TU OBJETIVO
Por favor, copia del documento fuente el fragmento que comienza con "Pero también ha" y continúa hasta "Príncipe o Juchitán.", y cambia "Sumatra" por "Borneo".

DOCUMENTO FUENTE
No todos hemos estado a la altura. Por eso, también se han convertido en siete días de prometernos que no olvidaremos a quienes murieron sin un homenaje, quienes dejan a familias sin su soporte, mantendremos viva la memoria de las mujeres trabajadoras de la maquila que murieron por la impunidad y de cualquier otro que muestra la corrupción con la que operan las delegaciones, las inmobiliarias, la política y todo criminal en este país. No vamos a olvidar ni dejaremos de denunciar a quienes cambiaron unos centavos por años de vidas sin el menor reparo. Hoy en especial, a tres años de ausencia de justicia con los estudiantes, las madres y padres de la Normal de Ayotzinapa es que es preciso ejercitar la memoria como país. No me queda duda de que aquí se juega el futuro.
Pero también ha sido tiempo de aprender. Durante este trayecto la solidaridad del mundo nos hace recordar que no somos tan distintos después de todo. Que tenemos lazos de hermandad con países lejanos, pero siempre prestos a ayudarnos. Con estos países aprendimos que en Sumatra una vida duele como en Fukuoka, Puerto Príncipe o Juchitán.
Se ha llenado de calor el corazón con la ayuda que vino desde donde no esperábamos. Vimos cómo esas amistades que se habían encerrado en su casa salieron al encuentro; fuimos testigos que quien tenía miedo buscó en las calles a alguien más para ser una multitud activa; y no fueron pocos los testimonios de quien había perdido la fe en el país, sus jóvenes o su humanidad y se confesó sorprendido por los millones de gestos que jamás creyó posibles.
Siete días de llenar de nuevo nuestra admiración por quien vive a nuestro lado. Siete días de no poder de dejar de pronunciar “gracias, qué orgullo, quédate a mi lado, México”. Siete días que, anhelo, se conviertan en una muestra de lo que podemos hacer cuando el corazón se vuelve el centro de nuestra brújula.

INFORMACIÓN MOSTRADA

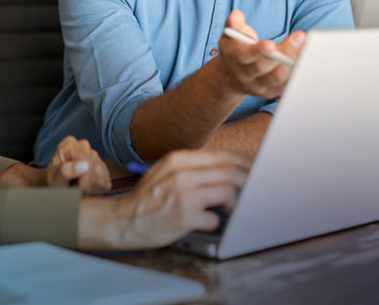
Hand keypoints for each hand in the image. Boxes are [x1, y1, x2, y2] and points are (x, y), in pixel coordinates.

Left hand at [46, 136, 110, 194]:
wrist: (56, 184)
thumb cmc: (53, 181)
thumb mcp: (54, 178)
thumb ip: (65, 171)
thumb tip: (84, 165)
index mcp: (69, 145)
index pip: (87, 161)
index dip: (85, 179)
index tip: (78, 189)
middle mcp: (83, 146)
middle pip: (95, 168)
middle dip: (87, 183)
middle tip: (75, 188)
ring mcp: (94, 154)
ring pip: (102, 175)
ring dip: (91, 186)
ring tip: (78, 186)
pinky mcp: (102, 165)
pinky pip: (106, 180)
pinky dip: (97, 188)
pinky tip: (86, 187)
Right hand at [77, 149, 248, 249]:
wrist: (123, 220)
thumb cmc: (149, 198)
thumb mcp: (166, 171)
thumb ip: (193, 167)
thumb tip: (228, 168)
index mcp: (178, 159)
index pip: (222, 156)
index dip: (243, 163)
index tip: (255, 169)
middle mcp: (181, 173)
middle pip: (229, 171)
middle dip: (246, 181)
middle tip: (252, 190)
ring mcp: (183, 194)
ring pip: (227, 191)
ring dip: (233, 202)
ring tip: (227, 208)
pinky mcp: (183, 216)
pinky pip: (214, 218)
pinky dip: (215, 222)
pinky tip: (205, 221)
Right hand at [218, 10, 304, 98]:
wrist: (231, 75)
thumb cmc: (236, 48)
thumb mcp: (230, 33)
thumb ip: (234, 22)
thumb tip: (236, 16)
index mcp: (233, 57)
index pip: (244, 56)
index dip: (257, 51)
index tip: (271, 44)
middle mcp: (244, 74)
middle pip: (263, 67)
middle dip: (283, 52)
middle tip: (300, 37)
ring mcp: (257, 86)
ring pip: (277, 77)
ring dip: (293, 63)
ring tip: (307, 48)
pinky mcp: (269, 92)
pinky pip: (285, 85)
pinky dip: (296, 74)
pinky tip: (306, 61)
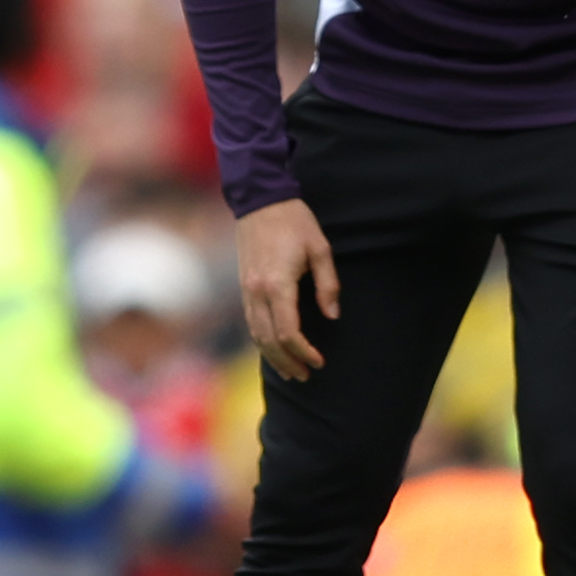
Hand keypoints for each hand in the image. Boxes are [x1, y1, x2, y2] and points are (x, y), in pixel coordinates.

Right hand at [232, 199, 336, 380]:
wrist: (260, 200)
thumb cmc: (294, 222)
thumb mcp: (320, 249)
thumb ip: (328, 285)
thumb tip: (332, 316)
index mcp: (277, 284)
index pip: (287, 331)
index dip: (303, 351)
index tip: (319, 361)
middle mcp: (256, 291)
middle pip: (268, 340)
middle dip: (287, 362)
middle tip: (306, 375)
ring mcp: (246, 289)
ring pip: (255, 333)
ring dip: (272, 356)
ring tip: (290, 371)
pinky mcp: (243, 285)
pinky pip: (250, 321)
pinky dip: (262, 340)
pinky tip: (274, 348)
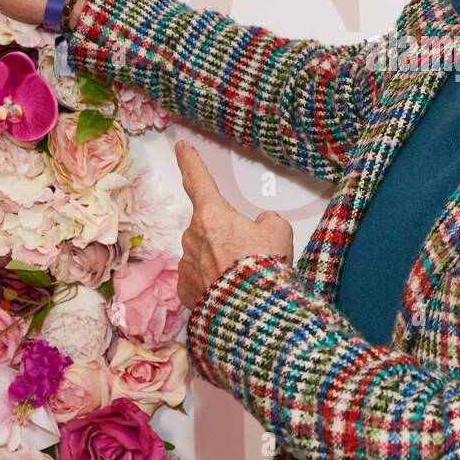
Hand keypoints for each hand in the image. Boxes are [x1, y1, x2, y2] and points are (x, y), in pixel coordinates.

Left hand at [174, 139, 294, 309]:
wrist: (251, 312)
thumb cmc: (263, 268)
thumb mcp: (279, 232)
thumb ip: (266, 221)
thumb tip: (262, 226)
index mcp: (212, 214)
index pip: (197, 180)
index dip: (189, 161)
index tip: (181, 148)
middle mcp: (193, 236)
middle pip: (208, 225)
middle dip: (226, 234)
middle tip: (251, 251)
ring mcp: (187, 264)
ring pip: (204, 252)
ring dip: (221, 259)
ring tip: (245, 275)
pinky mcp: (185, 290)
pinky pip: (200, 278)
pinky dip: (213, 282)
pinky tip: (230, 291)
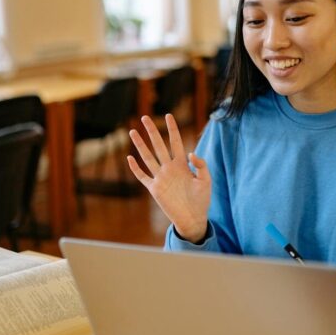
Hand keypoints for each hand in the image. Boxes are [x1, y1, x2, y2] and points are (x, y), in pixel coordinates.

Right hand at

RESULTADO DEL EJERCICIO
Pero también ha sido tiempo de aprender. Durante este trayecto la solidaridad del mundo nos hace recordar que no somos tan distintos después de todo. Que tenemos lazos de hermandad con países lejanos, pero siempre prestos a ayudarnos. Con estos países aprendimos que en Borneo una vida duele como en Fukuoka, Puerto Príncipe o Juchitán.